- [PASSAGE TO READ]
-=-=-
The official student newspaper of Vanderbilt University

The Vanderbilt Hustler

The official student newspaper of Vanderbilt University.
Since 1888
The official student newspaper of Vanderbilt University

The Vanderbilt Hustler

The official student newspaper of Vanderbilt University.
The official student newspaper of Vanderbilt University

The Vanderbilt Hustler

The official student newspaper of Vanderbilt University.

Vanderbilt ranked No. 13 in 2023 U.S. News Rankings, first in financial aid by Princeton Review

The Princeton Review also awarded Vanderbilt top two rankings for student happiness and athletic facilities.
Barrie Barto
Payne Hall on Peabody campus, as photographed on Dec. 1, 2021. (Hustler Multimedia/Barrie Barto)

Vanderbilt was ranked No. 13 in the 2023 U.S. News Best College rankings, rising one place to its highest ranking ever. The university was also placed on top rankings in the Princeton Review, including a No. 1 ranking for financial aid. 

U.S. News rankings

Vanderbilt ranked No. 13 in the 2023 U.S. News Best Colleges rankings, released on Sept. 11. Vanderbilt tied with Brown University, which it shared the No. 14 ranking with for the past two years. Last year, Washington University in St. Louis had moved up to No. 14 to form a three-way tie but has fallen to No. 15 in this year’s rankings. 

These universities lie below Dartmouth College at No. 12 and above Washington University in St. Louis and Rice University, which are tied at No. 15. 

“Vanderbilt is dedicated to bringing the world’s best students, faculty and scholars to an inclusive, collaborative community where everyone can realize their potential,” Chancellor Daniel Diermeier said in a Sept. 12 press release. “Though rankings only show part of all that Vanderbilt encompasses, our continued trajectory in the U.S. News rankings is one recognition that we are an extraordinary learning and research community—and a destination for world-class scholars.”

Princeton University remained at the top of the list, followed by Massachusetts Institute of Technology (MIT) at No. 2 and Harvard University tied with Stanford University and Yale University at No. 3. The University of California, Los Angeles (UCLA) and University of California, Berkeley, tied at No. 20, are the only and highest-ranked public schools in the top 20. The University of California, Berkeley rose from No. 22 last year. Columbia University fell to No. 18. 

In a June press release, Columbia University Provost Mary Boyce said the university would “refrain from submitting data” to U.S. News and World Report for consideration in the publication’s 2022 undergraduate college rankings. The statement was released as a result of criticism of Columbia’s ranking made by Columbia Mathematics professor Michael Thaddeus. Thaddeus questioned the university’s rise in rankings in his Feb. 22 statement on the Columbia University’s Department of Mathematics website. Columbia University was ranked No. 18 when it debuted on the rankings in 1988, and had since risen to No. 2 in 2021. In a Sept. 9 press release, the university admitted to relying on “outdated and/or incorrect methodologies” in submitting data to U.S. News & World Report for the publication’s 2021 college rankings. 

Additional U.S. News rankings

Vanderbilt ranked No. 8 in the U.S. News Best Value Schools list for the second consecutive year, also placing at No. 6 for Best Learning Communities. The Best Value rankings evaluated the gap between affordability and school quality. Affordability was measured based on the average need-based financial aid package given to students. Vanderbilt currently meets 100 percent of students’ demonstrated needs without loans through Opportunity Vanderbilt. Vanderbilt also placed among the best academic programs for Undergraduate Research, Service Learning and First Year Experience.
-=-=-
- [STORED DATA]

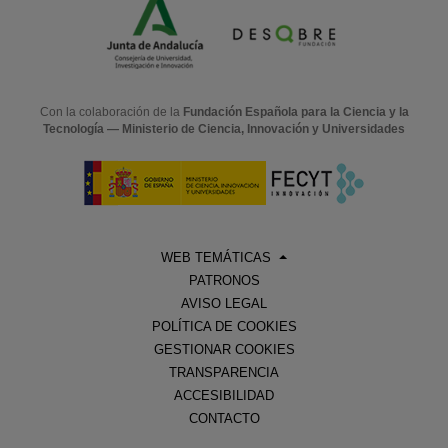
Con la colaboración de la
Fundación Española para la Ciencia y la
Tecnología — Ministerio de Ciencia, Innovación y Universidades
WEB TEMÁTICAS
PATRONOS
AVISO LEGAL
POLÍTICA DE COOKIES
GESTIONAR COOKIES
TRANSPARENCIA
ACCESIBILIDAD
CONTACTO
-=-=-
- [THINGS TO DO]
[1] According to the article on Vanderbilt's rankings, which school sits at No. 12 in the 2023 U.S. News list?
[2] Return the part of the article on Vanderbilt's rankings from "The Princeton Review also" up to and including "for financial aid.".
[3] Carry the article on Vanderbilt's rankings further, starting right after its final sentence.

- [ANSWERS FOR THE TASKS]
[1] Dartmouth College

[2]
The Princeton Review also awarded Vanderbilt top two rankings for student happiness and athletic facilities.
Barrie Barto
Payne Hall on Peabody campus, as photographed on Dec. 1, 2021. (Hustler Multimedia/Barrie Barto)

Vanderbilt was ranked No. 13 in the 2023 U.S. News Best College rankings, rising one place to its highest ranking ever. The university was also placed on top rankings in the Princeton Review, including a No. 1 ranking for financial aid.

[3]
The 2023 U.S. News ranking has published annual rankings for 38 years and is based on 17 metrics, an increase from 15 metrics in 2021. These are organized into 10 overarching categories: outcomes (40 percent weight), faculty resources (20 percent weight), expert opinion (20 percent weight), financial resources (10 percent weight), student excellence (7 percent weight), standardized tests (5 percent weight), high school class standing (2 percent weight) and alumni giving (3 percent weight). 

Like in last year’s rankings, the standardized tests rankings were adjusted due to COVID-19-related cancellations and test-optional policies. For this edition, U.S. News also discontinued its prior practice of discounting schools for reporting SAT/ACT scores on too few new entrants. However, they continued the practice of discounting school’s percentile scores by 15% if they failed to confirm that their reported scores included all students who submitted scores from these categories: athletes, international students, minority students, legacies, those admitted by special arrangement and those who started in the summer term.

Princeton Review rankings

While the U.S. News Best Colleges list ranks colleges independently, the Princeton Review ranks colleges in categories based on student feedback in the topic areas of financial aid, campus life and athletic facilities.  

On Aug, 22, The Princeton Review ranked Vanderbilt No. 1 for Great Financial Aid and No. 1 for Most Loved University. The university was also awarded top five rankings in categories for best athletic facilities, best student support and counseling services and most beautiful campus.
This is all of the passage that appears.